流動性の面でも、共通ルールの有無は重要だ。登録要件や監督当局が明確になれば、マーケットメーカー、カストディ企業、取引所、ブローカーが同じ前提で接続しやすくなる。反対に、法案が政治交渉で止まれば、事業者は引き続き個別の当局判断や訴訟リスクを見ながら動くことになり、大口資金は慎重になりやすい。

民主党側が求める倫理条項には、政府高官や議員、その家族が暗号資産関連事業から利益を得ることへの制限、または少なくとも開示を強める考え方が含まれるとされる。確定案ではないが、法案の支持を広げるためには、こうした利益相反への対応が避けにくくなっている。

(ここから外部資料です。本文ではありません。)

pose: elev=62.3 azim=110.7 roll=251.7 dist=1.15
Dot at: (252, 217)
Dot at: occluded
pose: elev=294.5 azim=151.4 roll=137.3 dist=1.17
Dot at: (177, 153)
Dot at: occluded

同時に、倫理条項を強くしすぎれば、対象範囲や執行方法を巡って新たな対立が生まれる。本人だけを対象にするのか、家族や関連会社まで含めるのか。保有禁止にするのか、開示で足りるのか。発行や宣伝、投資、報酬受領をどこまで区別するのか。ここが曖昧なままでは、法案の支持拡大にも限界がある。

初心者向け補足

クラリティ法案とは、米国で暗号資産市場の基本ルールを決めるための法案である。暗号資産を証券として扱うのか、商品として扱うのかによって、監督する当局や事業者に求められる手続きが変わる。

たとえば、ある政治家が暗号資産関連企業の株式やトークンを持っているとする。その政治家が、その企業や市場に有利な法案に投票した場合、本人は公共のために判断したつもりでも、外からは個人資産を増やすために動いたように見える可能性がある。これが利益相反の問題だ。

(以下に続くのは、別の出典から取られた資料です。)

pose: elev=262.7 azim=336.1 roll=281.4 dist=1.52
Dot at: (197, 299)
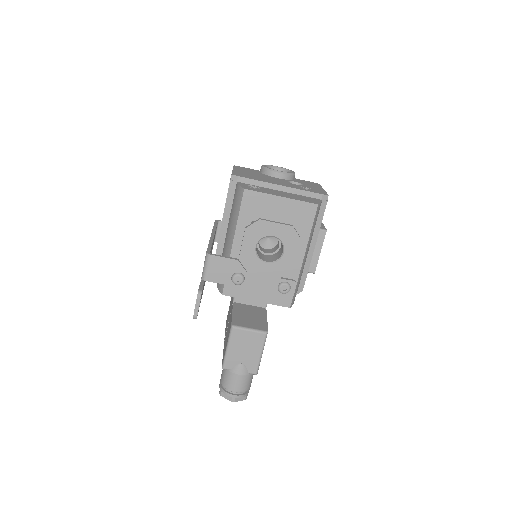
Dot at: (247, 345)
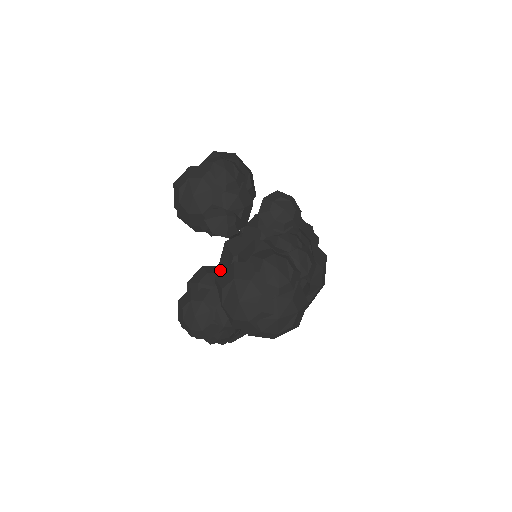
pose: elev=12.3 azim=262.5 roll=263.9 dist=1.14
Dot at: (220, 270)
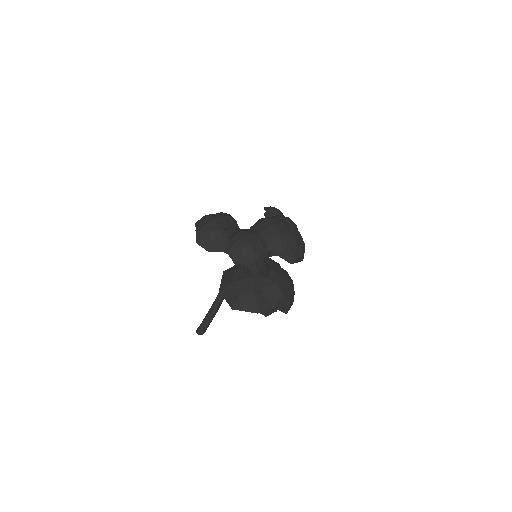
Dot at: occluded
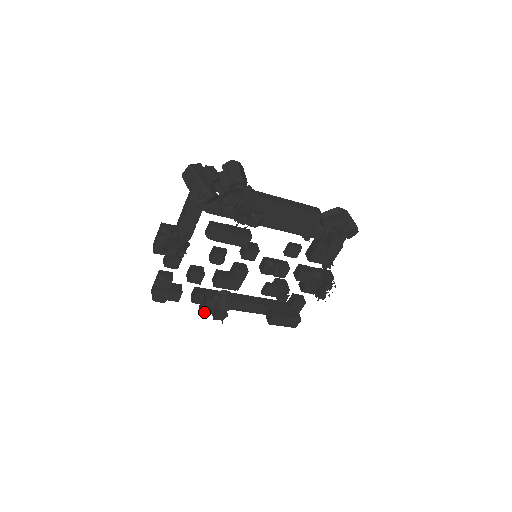
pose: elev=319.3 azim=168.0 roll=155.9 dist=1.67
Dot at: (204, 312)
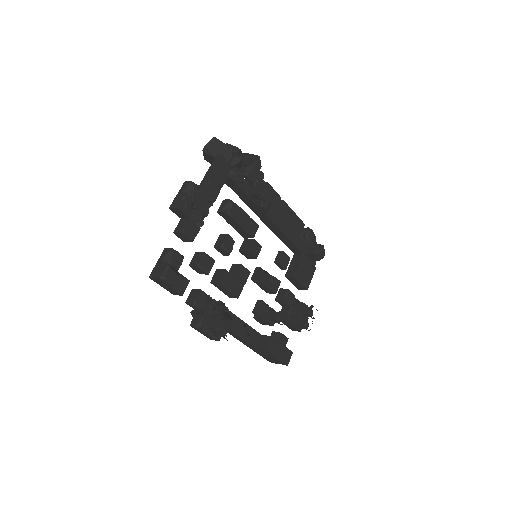
Dot at: (205, 321)
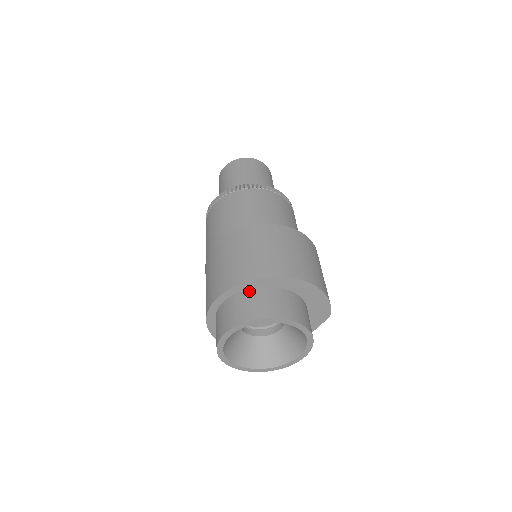
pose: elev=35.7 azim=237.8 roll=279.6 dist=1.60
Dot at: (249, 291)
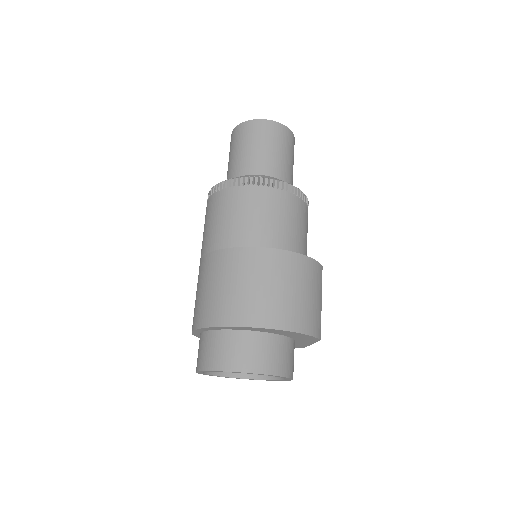
Dot at: (214, 333)
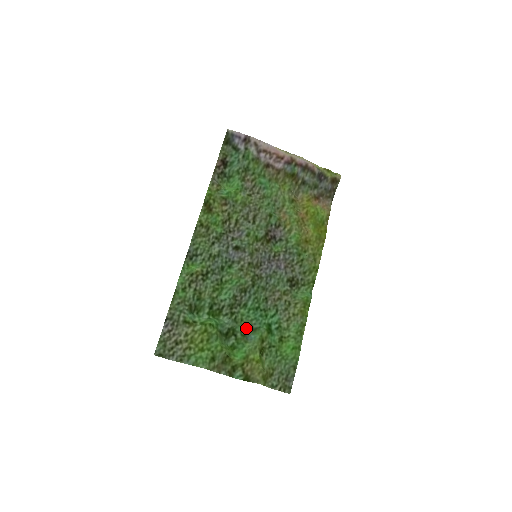
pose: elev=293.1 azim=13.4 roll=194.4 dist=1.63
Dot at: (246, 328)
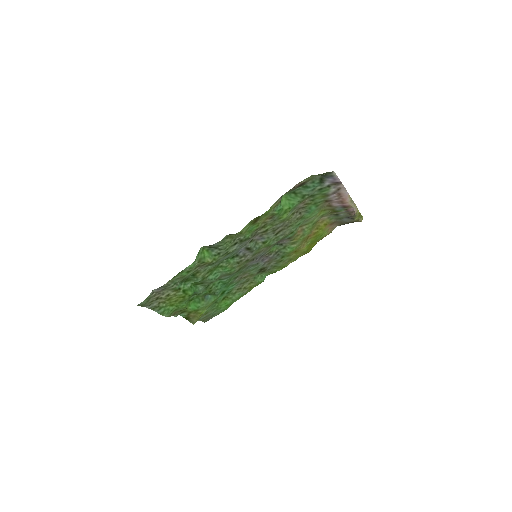
Dot at: (210, 293)
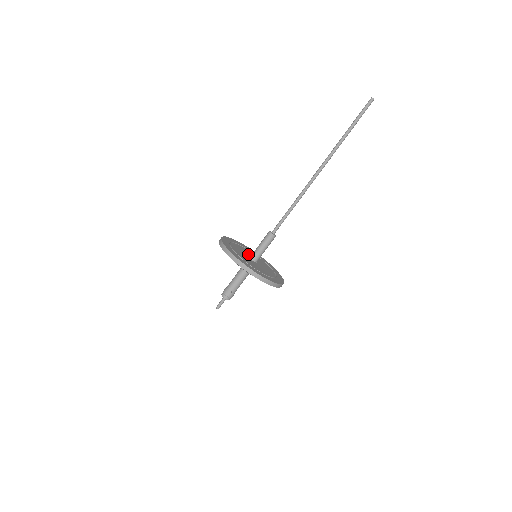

倫理条項は、このような疑いを減らすための仕組みである。保有資産を開示させる、特定の取引を禁止する、家族や関連会社を含めて利益取得を制限するなど、設計には複数の方法がある。暗号資産は政策発表で市場が動きやすいため、政治家と市場の距離は特に注目されている。

Web3Timesの視点

今回のニュースで見るべきなのは、クラリティ法案が単なる暗号資産業界向けの規制明確化法案ではなく、政治倫理を含む公共政策になっている点だ。市場は早くルールを求めているが、早さだけを優先すれば、誰のためのルールなのかという批判を招く。

民主党側の要求は、法案を止めるためだけのものとは限らない。上院本会議で票を積み上げるには、業界寄りに見える条文を修正し、消費者保護や利益相反対策を入れる必要がある。特にガジェゴ議員やアルソブルックス議員のように、委員会段階で賛成した民主党議員が本会議でどの条件を求めるかは、法案の行方を左右する。

一方で、倫理条項に注目が集まりすぎると、ステーブルコイン報酬、マネーロンダリング対策、開発者保護、法執行権限といった他の論点が見えにくくなる。法案成立には、これらを一つずつ整理する必要がある。

クラリティ法案の交渉は、暗号資産市場の制度化が技術や資金だけでは進まないことを示している。市場のルールを作るには、監督当局の役割分担だけでなく、政策決定者自身が市場からどう距離を取るかも問われる。米国の暗号資産政策は、規制明確化の段階から、政治的信頼を設計する段階へ踏み込んでいる。